Provided text:
Start of Block
Digestion of DNA for LC-MS/MS analysis of PT dinucleotides
DNA (20 μg, 78 μL) was incubated with Nuclease P1 (1.5 U, 3 μL, US Biological) in 30 mM ammonium acetate pH 5.3 and 0.5 mM ZnCl2 (90 μL total reaction volume) for 2 h at 55 °C. The reaction mixture was diluted with Tris–HCl (100 mM final concentration, pH 8.0, 9 μL) and incubated with calf intestinal alkaline phosphatase (51 U, 3 μL, Sigma) for 2 h at 37 °C. Enzymes were removed by passing the mixture through a VWR 10 kDa spin filter with centrifugation at 12,000×g for 12 min. The solution was lyophilized to dryness and resuspended in H2O (50 μL).
LC–MS/MS analysis of DNA PT dinucleotides
Synthetic PT DNA dinucleotides or nuclease P1 hydrolyzed DNA were analyzed by LC–MS/MS on an Agilent 1290 series HPLC system equipped with a Synergi Fusion RP column (2.5 μm particle size, 100 Å pore size, 100 mm length, 2 mm inner diameter) and a DAD. The HPLC was coupled to an Agilent 6490 triple quadrupole mass spectrometer. The column was eluted at 0.35 mL/min at 35 °C with a linear gradient of 3–9% acetonitrile in 97% solvent A (5 mM ammonium acetate, pH 5.3) over 15 min. The column was rinsed with 95% acetonitrile in solvent A for 1 min, and then the initial conditions were regenerated by rinsing the column with 97% solvent A for 3 min. Canonical deoxyribonucleosides that eluted from the column were quantified by their 260 nm absorbance with the DAD. PT-containing dinucleotides were identified and quantified by tandem quadrupole mass spectrometry with electrospray ionization operated with the following parameters: N2 temperature, 200 °C; N2 flow rate, 14 L/min; nebulizer pressure, 20 psi; capillary voltage, 1800 V; and fragmentor voltage, 380 V. For product identification, the mass spectrometer was operated in positive ion multiple reaction monitoring mode using the conditions tabulated in Supplementary Table S3. No statistical method was used to predetermine sample size. Comparisons between Bacteroides WT and engineered strains were based on three biological replicates analyzed using a t-test. For the remaining species, only one sample was analyzed owing to limited material availability, and the most recent technical replicate was included in this study.
End of Block
Brief 1: According to the methods text, at what flow rate and temperature was the column eluted?
Brief 2:
Do these statements agree with the methods text? Answer yes or no for each, and quote the words that decide it.
(a) The Nuclease P1 digestion ran for 2 h at 55 °C.
(b) Enzymes were removed with a 30 kDa spin filter.
(c) A statistical method was used to predetermine sample size.
Brief 3: Turn the paragraph of the methods text that begins "DNA (20 μg, 78 μL)" into a list of steps that keeps its main facts.
The material that comes next has no connection to the methods text.

Data supplied:
Start of Block
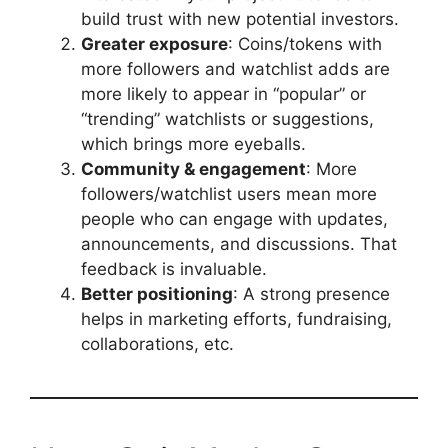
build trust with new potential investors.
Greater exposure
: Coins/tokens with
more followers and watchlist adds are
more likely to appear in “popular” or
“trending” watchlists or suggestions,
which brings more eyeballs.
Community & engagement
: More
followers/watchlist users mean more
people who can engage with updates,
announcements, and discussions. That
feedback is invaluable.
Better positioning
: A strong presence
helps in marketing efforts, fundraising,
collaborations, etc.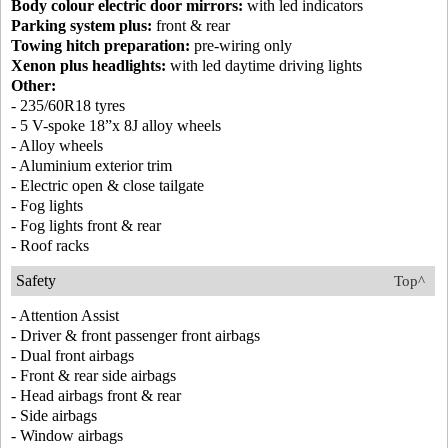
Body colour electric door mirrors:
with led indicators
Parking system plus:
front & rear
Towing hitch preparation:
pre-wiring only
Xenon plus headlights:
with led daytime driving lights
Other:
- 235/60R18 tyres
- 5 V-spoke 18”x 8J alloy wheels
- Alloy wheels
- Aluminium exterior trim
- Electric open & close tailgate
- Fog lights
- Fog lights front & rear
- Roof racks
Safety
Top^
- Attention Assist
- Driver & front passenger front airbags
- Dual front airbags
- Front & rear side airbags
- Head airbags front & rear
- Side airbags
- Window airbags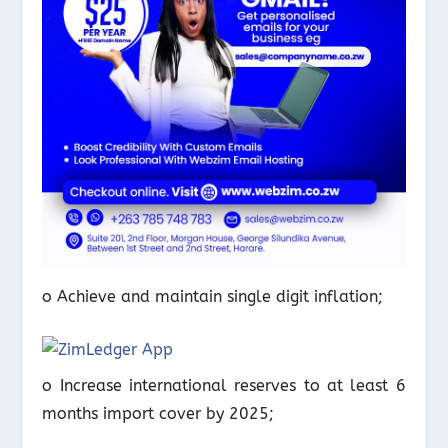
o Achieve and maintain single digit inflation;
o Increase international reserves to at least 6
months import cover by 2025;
End of Block
Start of Block
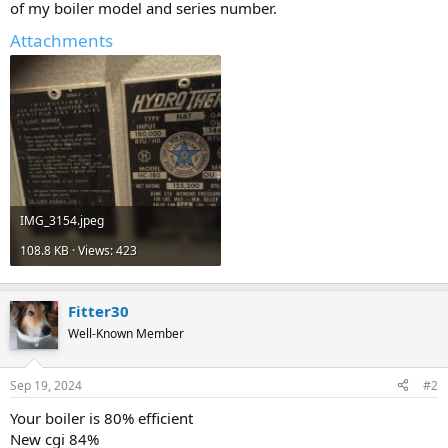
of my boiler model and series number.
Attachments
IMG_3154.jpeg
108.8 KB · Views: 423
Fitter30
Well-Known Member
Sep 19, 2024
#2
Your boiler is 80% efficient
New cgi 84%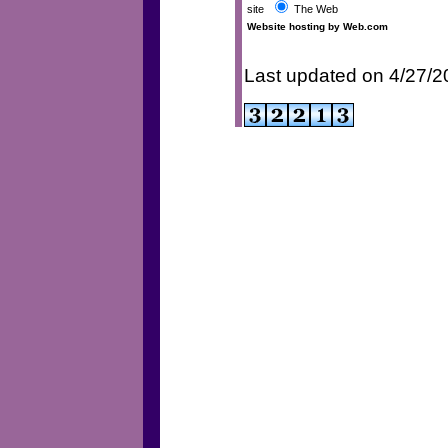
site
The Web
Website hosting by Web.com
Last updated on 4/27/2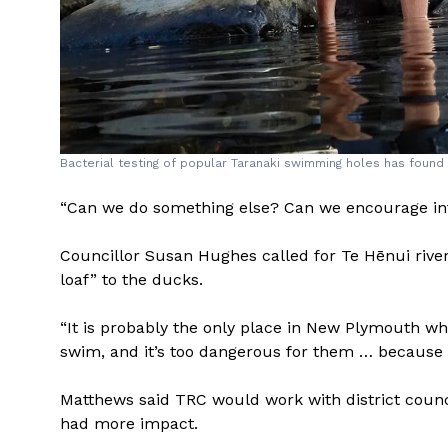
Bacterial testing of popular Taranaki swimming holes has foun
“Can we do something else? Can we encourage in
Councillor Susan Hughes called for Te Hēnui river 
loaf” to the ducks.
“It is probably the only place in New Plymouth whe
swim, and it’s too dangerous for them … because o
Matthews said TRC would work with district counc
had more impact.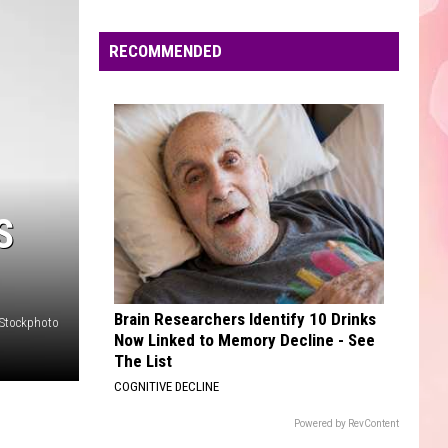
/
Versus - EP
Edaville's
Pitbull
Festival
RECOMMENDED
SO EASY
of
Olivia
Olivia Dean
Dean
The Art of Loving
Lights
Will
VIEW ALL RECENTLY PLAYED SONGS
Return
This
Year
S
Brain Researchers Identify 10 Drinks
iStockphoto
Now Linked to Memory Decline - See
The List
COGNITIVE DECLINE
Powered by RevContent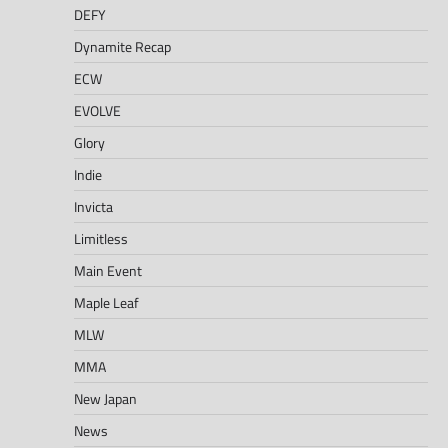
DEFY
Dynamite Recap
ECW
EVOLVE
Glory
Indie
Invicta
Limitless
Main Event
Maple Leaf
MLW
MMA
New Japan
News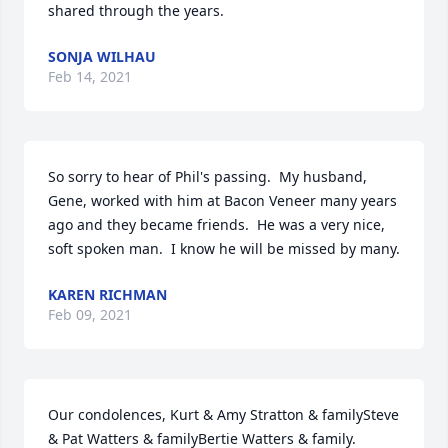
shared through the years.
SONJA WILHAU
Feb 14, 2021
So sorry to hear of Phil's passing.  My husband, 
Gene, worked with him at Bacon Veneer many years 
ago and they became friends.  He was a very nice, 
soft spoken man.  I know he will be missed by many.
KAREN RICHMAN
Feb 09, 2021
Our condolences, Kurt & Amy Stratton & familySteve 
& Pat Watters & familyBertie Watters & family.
End of Block
Your response 1: At 0.35 mL/min and 35 °C.

Your response 2:
(a) Yes: "for 2 h at 55 °C"
(b) No: "passing the mixture through a VWR 10 kDa spin filter"
(c) No: "No statistical method was used to predetermine sample size."

Your response 3:
- DNA (20 μg, 78 μL) was incubated with Nuclease P1 (1.5 U, 3 μL, US Biological) in 30 mM ammonium acetate pH 5.3 and 0.5 mM ZnCl2 (90 μL total) for 2 h at 55 °C.
- The mixture was diluted with Tris–HCl (100 mM final, pH 8.0, 9 μL) and incubated with calf intestinal alkaline phosphatase (51 U, 3 μL, Sigma) for 2 h at 37 °C.
- Enzymes were removed with a VWR 10 kDa spin filter at 12,000×g for 12 min.
- The solution was lyophilized to dryness and resuspended in 50 μL H2O.